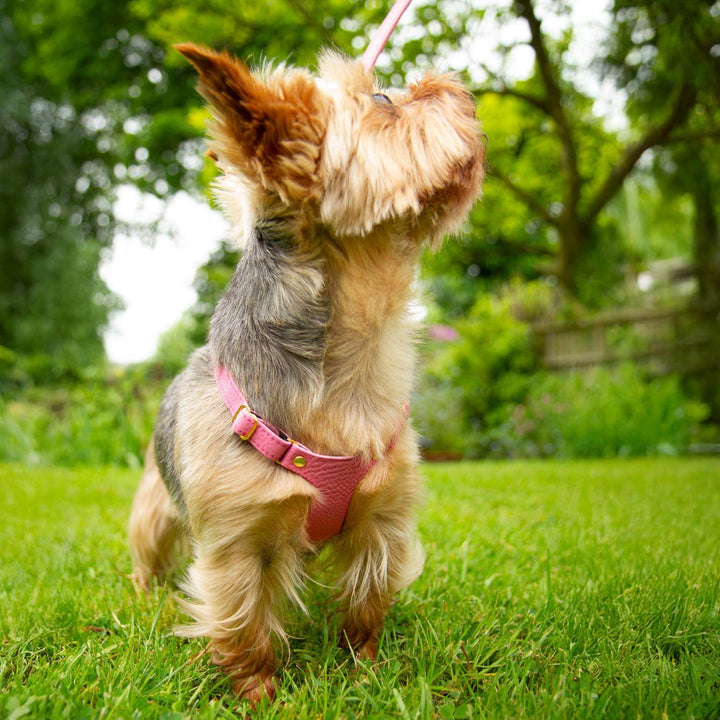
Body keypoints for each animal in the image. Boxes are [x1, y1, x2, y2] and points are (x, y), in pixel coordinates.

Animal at [129, 43, 484, 704]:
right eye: (383, 101)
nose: (451, 83)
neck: (353, 360)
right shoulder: (239, 543)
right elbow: (244, 622)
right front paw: (258, 694)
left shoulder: (382, 520)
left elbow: (367, 602)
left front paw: (365, 670)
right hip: (156, 501)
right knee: (148, 541)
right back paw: (142, 590)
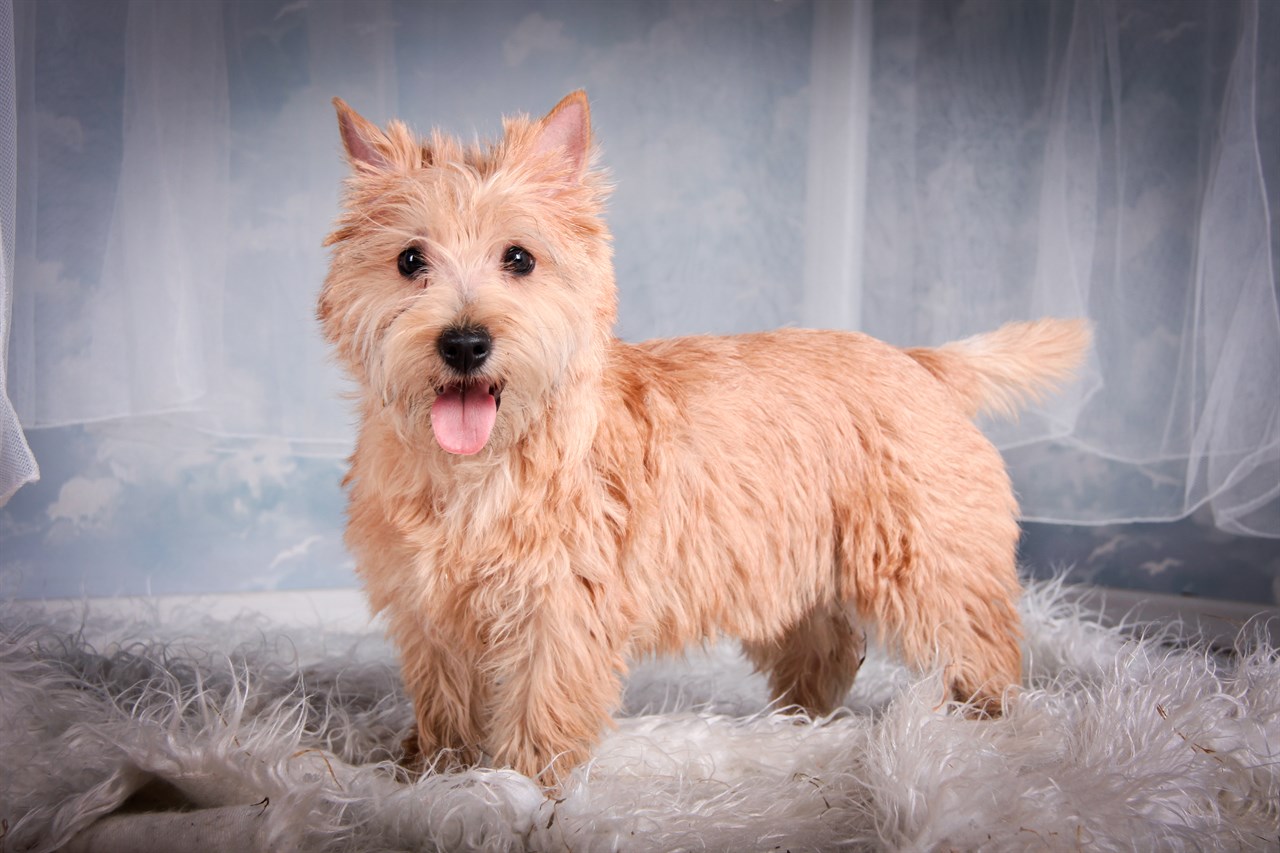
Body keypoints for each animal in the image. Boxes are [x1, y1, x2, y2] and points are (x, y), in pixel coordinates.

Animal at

• EXERCISE REQUIREMENTS
Copy exactly the stretch of data above from the line with "neck: (353, 360)" through the line with "right back paw: (142, 590)", and omit all other lines.

• RESPONSE TO THIS EXERCISE
neck: (353, 360)
right shoulder: (239, 543)
right elbow: (244, 622)
right front paw: (258, 694)
left shoulder: (382, 520)
left elbow: (367, 602)
left front paw: (365, 670)
right hip: (156, 501)
right knee: (148, 541)
right back paw: (142, 590)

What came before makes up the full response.